You might be tempted to check out permanently, as I was, once the action moves to London for some regrettably ill-timed scenes of vehicular mayhem. You may also find yourself wondering why even the peripheral characters must adhere to Bay’s sneering, stunted view of the human species in general and the female sex in particular — like Vivian’s mum and her friends, who, being British women of a certain age, have been directed to act like a bunch of randy, tittering cougars.
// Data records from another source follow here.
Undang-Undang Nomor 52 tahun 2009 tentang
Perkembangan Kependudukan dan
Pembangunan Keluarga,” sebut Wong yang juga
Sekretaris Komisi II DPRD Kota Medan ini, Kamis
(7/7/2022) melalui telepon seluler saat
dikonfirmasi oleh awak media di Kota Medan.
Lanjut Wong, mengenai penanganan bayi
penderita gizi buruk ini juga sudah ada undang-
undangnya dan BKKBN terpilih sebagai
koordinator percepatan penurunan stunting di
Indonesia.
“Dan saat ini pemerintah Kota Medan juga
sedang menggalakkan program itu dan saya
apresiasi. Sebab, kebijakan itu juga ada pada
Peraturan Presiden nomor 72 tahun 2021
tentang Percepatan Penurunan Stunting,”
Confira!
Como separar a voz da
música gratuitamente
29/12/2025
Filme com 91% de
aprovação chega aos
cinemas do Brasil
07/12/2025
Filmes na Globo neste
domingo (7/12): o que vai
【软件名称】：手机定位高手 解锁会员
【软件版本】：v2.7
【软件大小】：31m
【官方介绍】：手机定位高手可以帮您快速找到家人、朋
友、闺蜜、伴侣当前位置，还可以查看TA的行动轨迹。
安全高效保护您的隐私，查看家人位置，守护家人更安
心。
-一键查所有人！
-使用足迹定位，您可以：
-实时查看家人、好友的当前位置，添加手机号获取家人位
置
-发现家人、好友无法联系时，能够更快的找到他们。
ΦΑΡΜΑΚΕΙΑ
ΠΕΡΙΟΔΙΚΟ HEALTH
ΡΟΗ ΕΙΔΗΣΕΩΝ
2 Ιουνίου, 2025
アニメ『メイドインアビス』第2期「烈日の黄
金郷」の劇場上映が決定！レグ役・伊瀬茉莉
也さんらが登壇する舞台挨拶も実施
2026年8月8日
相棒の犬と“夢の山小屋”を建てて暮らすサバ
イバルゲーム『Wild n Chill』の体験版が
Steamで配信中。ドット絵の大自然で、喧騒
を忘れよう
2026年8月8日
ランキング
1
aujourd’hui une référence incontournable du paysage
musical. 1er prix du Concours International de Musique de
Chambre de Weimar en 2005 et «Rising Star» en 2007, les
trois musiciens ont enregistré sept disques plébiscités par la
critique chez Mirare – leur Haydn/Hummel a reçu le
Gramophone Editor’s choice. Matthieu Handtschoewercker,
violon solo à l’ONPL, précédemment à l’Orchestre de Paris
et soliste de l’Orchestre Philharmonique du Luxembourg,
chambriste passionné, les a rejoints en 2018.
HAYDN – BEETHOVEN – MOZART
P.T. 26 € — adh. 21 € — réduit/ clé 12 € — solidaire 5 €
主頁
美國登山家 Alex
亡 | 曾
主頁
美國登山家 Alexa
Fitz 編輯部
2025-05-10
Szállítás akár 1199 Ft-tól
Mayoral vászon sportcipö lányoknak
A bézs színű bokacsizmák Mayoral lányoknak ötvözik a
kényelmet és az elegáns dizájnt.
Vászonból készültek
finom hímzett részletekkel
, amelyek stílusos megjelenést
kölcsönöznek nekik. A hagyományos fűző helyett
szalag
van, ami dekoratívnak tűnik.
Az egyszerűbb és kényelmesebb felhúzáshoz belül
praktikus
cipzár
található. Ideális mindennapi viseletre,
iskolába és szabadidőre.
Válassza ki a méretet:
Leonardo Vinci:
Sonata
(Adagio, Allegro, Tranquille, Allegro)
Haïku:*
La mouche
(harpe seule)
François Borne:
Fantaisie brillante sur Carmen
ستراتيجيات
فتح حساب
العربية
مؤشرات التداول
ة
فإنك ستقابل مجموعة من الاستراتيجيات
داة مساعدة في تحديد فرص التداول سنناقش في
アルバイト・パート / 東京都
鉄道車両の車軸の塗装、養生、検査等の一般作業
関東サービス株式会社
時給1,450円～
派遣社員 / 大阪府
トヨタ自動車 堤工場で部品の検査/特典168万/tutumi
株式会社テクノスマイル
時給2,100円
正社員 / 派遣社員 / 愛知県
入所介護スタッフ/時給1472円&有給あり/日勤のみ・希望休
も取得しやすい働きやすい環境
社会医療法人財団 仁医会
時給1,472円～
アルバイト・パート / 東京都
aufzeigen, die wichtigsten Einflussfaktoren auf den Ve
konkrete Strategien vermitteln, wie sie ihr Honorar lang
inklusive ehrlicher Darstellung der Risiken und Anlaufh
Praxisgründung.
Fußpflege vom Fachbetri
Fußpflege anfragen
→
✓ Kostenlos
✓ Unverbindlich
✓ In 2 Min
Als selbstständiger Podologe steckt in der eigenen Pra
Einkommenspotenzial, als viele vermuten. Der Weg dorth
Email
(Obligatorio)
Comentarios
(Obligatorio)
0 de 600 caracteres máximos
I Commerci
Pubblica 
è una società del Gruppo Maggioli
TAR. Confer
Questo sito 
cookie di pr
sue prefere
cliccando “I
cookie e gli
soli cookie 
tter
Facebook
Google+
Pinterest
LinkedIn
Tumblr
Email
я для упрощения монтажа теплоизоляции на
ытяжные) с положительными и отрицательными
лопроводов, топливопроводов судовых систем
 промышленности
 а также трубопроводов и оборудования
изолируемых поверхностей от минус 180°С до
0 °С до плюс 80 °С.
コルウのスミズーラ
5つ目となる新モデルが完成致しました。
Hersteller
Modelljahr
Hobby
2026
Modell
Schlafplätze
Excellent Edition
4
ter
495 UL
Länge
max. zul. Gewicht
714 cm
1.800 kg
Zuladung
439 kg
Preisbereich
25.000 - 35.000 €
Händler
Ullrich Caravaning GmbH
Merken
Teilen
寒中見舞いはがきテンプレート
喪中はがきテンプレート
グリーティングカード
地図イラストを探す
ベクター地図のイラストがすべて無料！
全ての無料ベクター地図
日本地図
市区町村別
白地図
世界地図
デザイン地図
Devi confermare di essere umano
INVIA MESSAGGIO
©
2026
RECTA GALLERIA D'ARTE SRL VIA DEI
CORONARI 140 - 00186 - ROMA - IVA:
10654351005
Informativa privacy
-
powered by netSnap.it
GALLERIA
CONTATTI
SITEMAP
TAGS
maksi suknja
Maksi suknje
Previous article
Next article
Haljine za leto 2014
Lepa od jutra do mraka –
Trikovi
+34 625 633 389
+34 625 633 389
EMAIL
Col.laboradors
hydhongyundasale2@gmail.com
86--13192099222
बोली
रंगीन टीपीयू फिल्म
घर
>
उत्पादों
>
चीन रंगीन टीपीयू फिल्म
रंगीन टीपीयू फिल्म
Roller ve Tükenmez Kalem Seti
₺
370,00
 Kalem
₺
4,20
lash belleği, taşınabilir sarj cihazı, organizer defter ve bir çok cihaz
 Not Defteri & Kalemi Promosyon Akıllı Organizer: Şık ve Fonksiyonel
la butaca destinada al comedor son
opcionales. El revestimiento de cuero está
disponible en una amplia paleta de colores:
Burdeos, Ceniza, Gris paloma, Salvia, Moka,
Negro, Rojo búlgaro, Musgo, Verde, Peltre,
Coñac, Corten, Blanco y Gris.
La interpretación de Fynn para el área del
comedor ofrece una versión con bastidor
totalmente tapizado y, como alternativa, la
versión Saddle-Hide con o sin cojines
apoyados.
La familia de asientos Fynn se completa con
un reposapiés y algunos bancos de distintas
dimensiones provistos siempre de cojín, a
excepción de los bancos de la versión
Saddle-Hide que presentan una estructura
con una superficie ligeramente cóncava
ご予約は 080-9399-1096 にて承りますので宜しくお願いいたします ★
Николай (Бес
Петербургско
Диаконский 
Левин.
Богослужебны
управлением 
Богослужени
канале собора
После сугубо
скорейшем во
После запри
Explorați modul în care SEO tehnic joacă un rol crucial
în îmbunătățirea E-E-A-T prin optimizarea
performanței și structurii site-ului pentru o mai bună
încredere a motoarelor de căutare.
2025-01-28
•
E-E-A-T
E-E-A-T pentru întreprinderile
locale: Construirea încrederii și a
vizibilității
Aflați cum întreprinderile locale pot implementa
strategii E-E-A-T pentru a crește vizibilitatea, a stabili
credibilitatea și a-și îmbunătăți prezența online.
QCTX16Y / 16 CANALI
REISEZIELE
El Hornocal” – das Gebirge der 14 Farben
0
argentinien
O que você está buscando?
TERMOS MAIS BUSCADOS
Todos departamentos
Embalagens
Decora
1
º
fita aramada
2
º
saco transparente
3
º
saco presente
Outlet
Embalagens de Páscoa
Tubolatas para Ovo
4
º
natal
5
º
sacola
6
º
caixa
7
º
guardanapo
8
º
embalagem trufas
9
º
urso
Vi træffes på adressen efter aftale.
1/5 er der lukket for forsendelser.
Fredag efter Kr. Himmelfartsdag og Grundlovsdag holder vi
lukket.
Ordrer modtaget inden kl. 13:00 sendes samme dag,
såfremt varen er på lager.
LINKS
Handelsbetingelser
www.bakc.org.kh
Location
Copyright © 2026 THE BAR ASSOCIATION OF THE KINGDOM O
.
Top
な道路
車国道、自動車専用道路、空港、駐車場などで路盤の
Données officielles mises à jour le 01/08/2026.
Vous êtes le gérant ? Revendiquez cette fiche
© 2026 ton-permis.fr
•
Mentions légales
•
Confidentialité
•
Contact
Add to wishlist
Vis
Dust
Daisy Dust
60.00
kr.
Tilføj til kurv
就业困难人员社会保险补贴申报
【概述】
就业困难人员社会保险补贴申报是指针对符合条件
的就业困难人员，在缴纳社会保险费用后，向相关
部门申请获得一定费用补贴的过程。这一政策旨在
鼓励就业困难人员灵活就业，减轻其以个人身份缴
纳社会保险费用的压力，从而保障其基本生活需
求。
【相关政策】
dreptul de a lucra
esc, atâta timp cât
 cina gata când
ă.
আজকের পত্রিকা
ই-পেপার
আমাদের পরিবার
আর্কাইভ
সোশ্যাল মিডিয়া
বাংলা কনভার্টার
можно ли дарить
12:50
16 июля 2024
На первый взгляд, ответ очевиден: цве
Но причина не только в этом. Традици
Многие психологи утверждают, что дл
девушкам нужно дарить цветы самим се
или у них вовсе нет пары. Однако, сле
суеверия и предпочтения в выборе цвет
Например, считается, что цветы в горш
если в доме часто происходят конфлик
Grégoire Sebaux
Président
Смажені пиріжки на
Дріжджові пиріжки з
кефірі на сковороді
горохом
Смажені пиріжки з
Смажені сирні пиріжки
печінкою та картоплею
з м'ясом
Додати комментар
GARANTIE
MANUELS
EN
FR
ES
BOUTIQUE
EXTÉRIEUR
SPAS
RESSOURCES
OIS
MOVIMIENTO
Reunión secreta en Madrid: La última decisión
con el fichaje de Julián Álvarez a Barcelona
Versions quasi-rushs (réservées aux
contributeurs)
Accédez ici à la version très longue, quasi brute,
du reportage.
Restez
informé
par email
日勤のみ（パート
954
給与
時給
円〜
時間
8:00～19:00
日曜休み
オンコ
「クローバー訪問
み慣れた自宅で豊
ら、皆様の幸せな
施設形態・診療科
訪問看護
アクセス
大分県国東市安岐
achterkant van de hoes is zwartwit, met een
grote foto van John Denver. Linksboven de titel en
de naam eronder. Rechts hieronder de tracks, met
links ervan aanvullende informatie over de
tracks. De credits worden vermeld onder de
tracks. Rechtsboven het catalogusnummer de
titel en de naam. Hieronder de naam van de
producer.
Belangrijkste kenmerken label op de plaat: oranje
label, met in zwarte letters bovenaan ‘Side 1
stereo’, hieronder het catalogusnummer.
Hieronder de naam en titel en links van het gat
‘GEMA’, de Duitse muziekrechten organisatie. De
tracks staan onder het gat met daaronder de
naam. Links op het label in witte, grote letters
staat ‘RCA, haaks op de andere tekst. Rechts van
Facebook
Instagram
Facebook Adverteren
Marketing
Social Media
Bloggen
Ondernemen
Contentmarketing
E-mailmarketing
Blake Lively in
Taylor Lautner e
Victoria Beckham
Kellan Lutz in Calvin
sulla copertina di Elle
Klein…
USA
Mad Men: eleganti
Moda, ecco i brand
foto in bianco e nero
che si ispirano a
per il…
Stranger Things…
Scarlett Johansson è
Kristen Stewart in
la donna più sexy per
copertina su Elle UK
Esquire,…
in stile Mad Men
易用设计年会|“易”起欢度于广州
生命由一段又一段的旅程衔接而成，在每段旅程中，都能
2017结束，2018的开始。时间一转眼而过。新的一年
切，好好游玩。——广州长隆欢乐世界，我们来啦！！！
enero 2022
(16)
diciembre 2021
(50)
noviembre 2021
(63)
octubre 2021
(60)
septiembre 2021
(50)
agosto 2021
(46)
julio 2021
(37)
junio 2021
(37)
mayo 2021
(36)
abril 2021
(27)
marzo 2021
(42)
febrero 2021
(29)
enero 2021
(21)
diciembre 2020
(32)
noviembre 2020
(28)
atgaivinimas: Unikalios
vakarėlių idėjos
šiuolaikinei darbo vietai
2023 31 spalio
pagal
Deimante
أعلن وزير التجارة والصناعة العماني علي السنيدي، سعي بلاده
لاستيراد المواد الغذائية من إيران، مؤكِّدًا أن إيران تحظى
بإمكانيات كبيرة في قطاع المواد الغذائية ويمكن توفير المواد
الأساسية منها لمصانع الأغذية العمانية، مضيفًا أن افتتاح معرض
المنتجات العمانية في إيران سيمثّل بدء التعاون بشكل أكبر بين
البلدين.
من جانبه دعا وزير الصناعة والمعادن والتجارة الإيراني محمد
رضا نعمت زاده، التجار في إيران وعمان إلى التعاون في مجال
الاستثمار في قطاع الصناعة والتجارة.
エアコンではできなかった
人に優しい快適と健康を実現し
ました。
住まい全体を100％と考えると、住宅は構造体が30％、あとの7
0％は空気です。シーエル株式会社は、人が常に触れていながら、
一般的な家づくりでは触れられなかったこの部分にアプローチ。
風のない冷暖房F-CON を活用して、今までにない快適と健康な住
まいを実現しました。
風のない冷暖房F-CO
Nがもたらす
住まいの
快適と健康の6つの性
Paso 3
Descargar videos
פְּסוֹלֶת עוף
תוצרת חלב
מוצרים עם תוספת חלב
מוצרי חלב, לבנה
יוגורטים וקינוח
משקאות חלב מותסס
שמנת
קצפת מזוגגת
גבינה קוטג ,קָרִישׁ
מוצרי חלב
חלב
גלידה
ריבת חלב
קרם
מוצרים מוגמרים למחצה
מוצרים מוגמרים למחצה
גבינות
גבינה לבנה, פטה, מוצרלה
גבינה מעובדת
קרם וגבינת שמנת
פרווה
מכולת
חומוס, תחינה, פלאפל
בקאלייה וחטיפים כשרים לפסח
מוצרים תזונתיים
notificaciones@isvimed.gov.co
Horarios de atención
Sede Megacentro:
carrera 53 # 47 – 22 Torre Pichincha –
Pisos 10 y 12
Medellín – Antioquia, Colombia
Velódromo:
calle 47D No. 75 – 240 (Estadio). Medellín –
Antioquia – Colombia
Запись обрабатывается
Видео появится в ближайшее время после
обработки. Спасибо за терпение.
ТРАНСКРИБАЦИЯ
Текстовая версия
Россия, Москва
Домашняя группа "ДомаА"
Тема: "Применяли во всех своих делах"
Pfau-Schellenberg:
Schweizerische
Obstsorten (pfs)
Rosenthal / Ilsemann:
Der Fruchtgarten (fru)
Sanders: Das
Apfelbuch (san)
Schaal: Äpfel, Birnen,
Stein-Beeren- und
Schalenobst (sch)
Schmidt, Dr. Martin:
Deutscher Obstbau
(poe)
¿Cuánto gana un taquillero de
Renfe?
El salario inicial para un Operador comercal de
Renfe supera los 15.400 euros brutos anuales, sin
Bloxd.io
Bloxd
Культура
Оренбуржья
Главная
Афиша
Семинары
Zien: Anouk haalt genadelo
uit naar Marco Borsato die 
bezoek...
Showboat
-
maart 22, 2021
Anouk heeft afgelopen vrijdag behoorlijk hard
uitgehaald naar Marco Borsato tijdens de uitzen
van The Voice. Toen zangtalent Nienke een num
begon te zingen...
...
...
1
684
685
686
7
But if the film’s trio of new screenwriters (replacing series mainstay Ehren Kruger) have seamlessly upheld the crass and juvenile “Transformers” sensibility, then Bay’s visual sensibility has, if anything, matured, to the point of demanding and earning your exasperated surrender. He has a peerless command of the imaginative excesses of the Hollywood blockbuster, which range here from computer-generated explosions and self-assembling auto parts to more practical effects such as Wahlberg’s rippling torso.
Amid all the metal-humping chaos are moments of startling, incongruous loveliness. The maniacal villainess Quintessa (Gemma Chan), who could be a cousin of the Supreme Leader from “Captain EO,” doesn’t blow Earth to smithereens; she attacks it with honeycomb-shaped structures that embed themselves in the planet’s surface and pull it into a gentle, lethal embrace. Elsewhere, there are shots of the rolling green English countryside so gorgeous that even Bay can’t resist lingering on them. Sometimes he even holds them for longer than two seconds.
True, not everything makes sense. OK, nothing makes sense. Certainly it will take more astute “Transformers” experts than I (meaning, those who remembered to bring their thick-rimmed specs and high heels) to determine why much of the action takes place on the ocean floor. Or why Earth’s survival depends on the retrieval of an ancient, all-powerful staff from Merlin’s tomb.
Actually, the answer to that one is clear. Like its migraine-inducing predecessors, “Transformers: The Last Knight” is not just the product but the living embodiment of Bay’s boyish imagination. As any parent knows, the world of a child so intently at play can be an alternately lively and tedious place, one where we are treated as either engaged participants or bewildered observers. Sometimes a boy needs friends to help throw his toy cars in the air. And sometimes he just needs to be left alone with his staff.